Thanks Ben. I've read through the very short description of sharding but can you describe the difference between MPS and sharding? For example, a node has 4 GPUs, and 8 users request a GPU at the same time. How would the work load be distributed? How well does it work with GPU memory sharing as well as issues with TensorFlow being a bit 'greedy' and trying to use all available GPU memory?
In the case of a more heterogeneous workload as you mention you have, MPS is actually preferred over sharding. Sharding does nothing to fence processes' resources, while MPS will allocate only a percentage of a GPUs resources to each job, effectively controlling the resources available to each job. This is important in cases when one process may attempt to use the entire GPU, which would starve resources from other jobs or vice versa. I would suggest reading https://slurm.schedmd.com/gres.html#MPS_Management, as well as the several external links included in that documentation to better understand everything.
Hi Robert, Did my last reply help clear things up? Do you have any other questions?
For MPS, with Tensorflow I noticed in my previous place once TF grabbed a GPU it would gradually start using more GPU memory, as in it's "greedy". Does MPS have a way to deal with this?
Support for MPS within Slurm ensures that jobs are scheduled with CUDA_MPS_ACTIVE_THREAD_PERCENTAGE set to whatever you requested, as well as ensuring that jobs are only scheduled when MPS resources are available. As for actual MPS behavior, you'll need to review nvidia's documentation and/or contact their support for more help. There is some interesting information in this section of nvidia's MPS documentation: https://docs.nvidia.com/deploy/mps/index.html#topic_3_3_5_2. It does imply some interesting things about how idle resources are used (specifically when talking about different provisioning strategies), but again, you'll need to contact nvidia's support for more information on the exact behavior of MPS. As a more general note: if you're seeing issues with MPS/sharding, specifically with individual jobs frequently getting bottle-necked by GPU resources (jobs being "greedy"), it might be best for users to instead scale their applications to use entire GPUs rather than just a fraction of them with MPS.
Any further questions on this topic?
I users were to adjust their jobs to use an entire GPU doesn't that defeat the purpose for MPS? We haven't configured it but it's good to know if case we ever do. Other than that this can be closed.

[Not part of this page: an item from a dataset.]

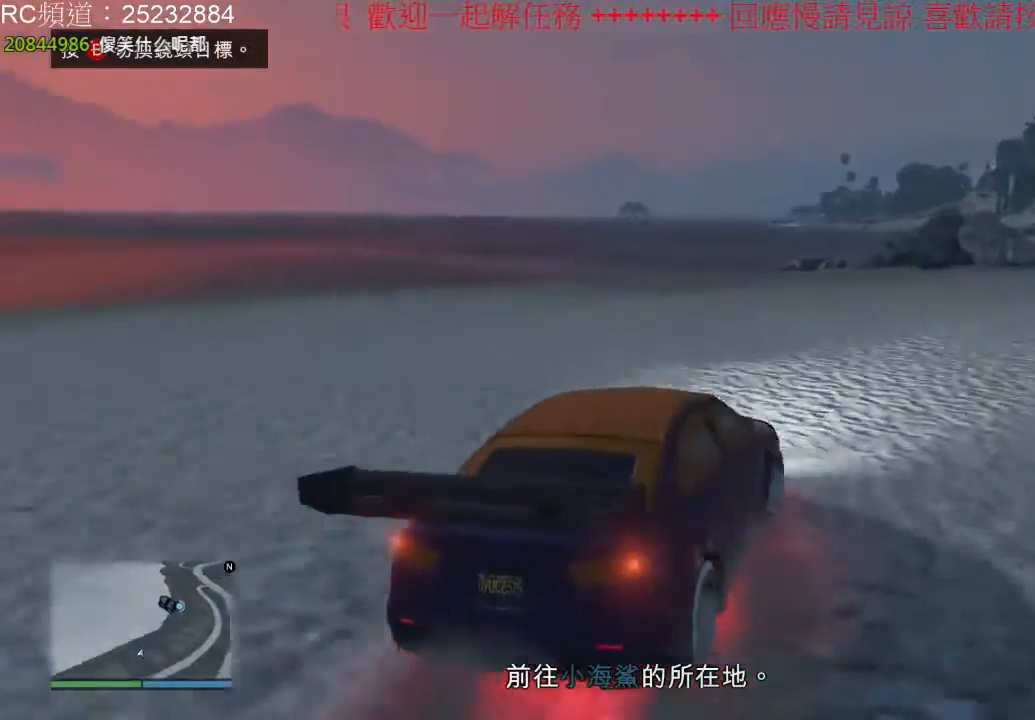
{"dt_ms": 500, "buttons": ["R2"], "left_stick": "right", "right_stick": "center", "events": [[67, "R2", "down"], [67, "left_stick", "center"], [167, "left_stick", "left"], [333, "left_stick", "center"], [433, "left_stick", "right"]]}
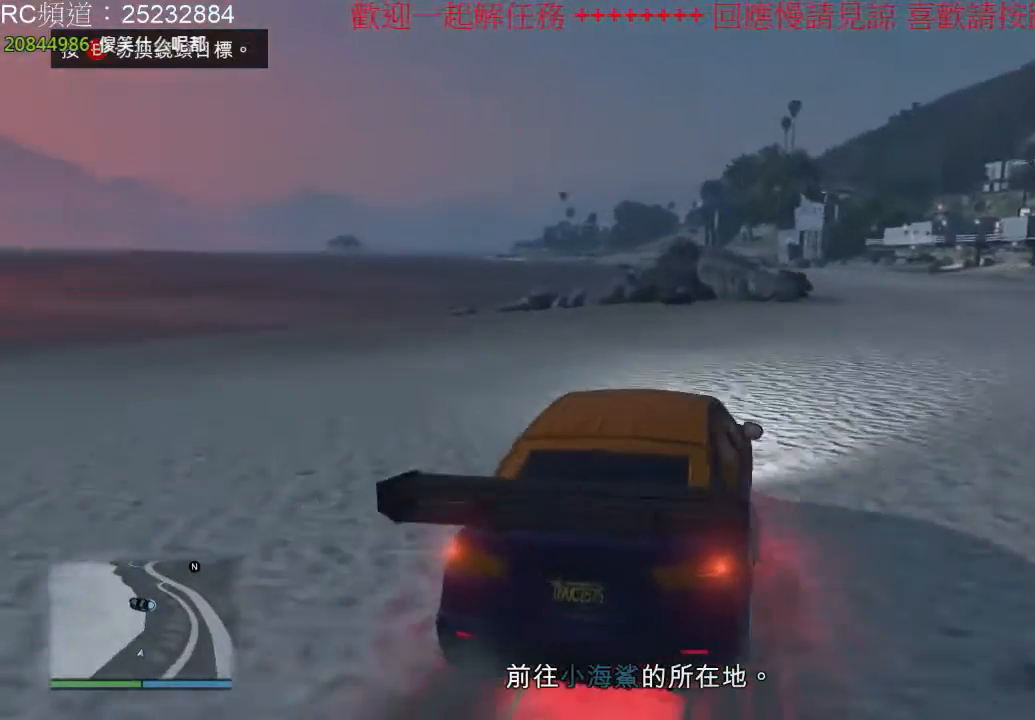
{"dt_ms": 500, "buttons": ["R2"], "left_stick": "center", "right_stick": "center", "events": [[400, "left_stick", "center"]]}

(In reply to Robert Kudyba from comment #8) > I users were to adjust their jobs to use an entire GPU doesn't that defeat > the purpose for MPS? We haven't configured it but it's good to know if case > we ever do. Other than that this can be closed. Yes, exactly. In our experience, we have seen some sites configure MPS/shards, only to have users adjust their jobs to use entire GPUs and not use those features anymore. If users' jobs are using entire GPUs, or can be scaled to do such, that is often preferable over using MPS/sharding. Hopefully this makes more sense now :) Closing this now.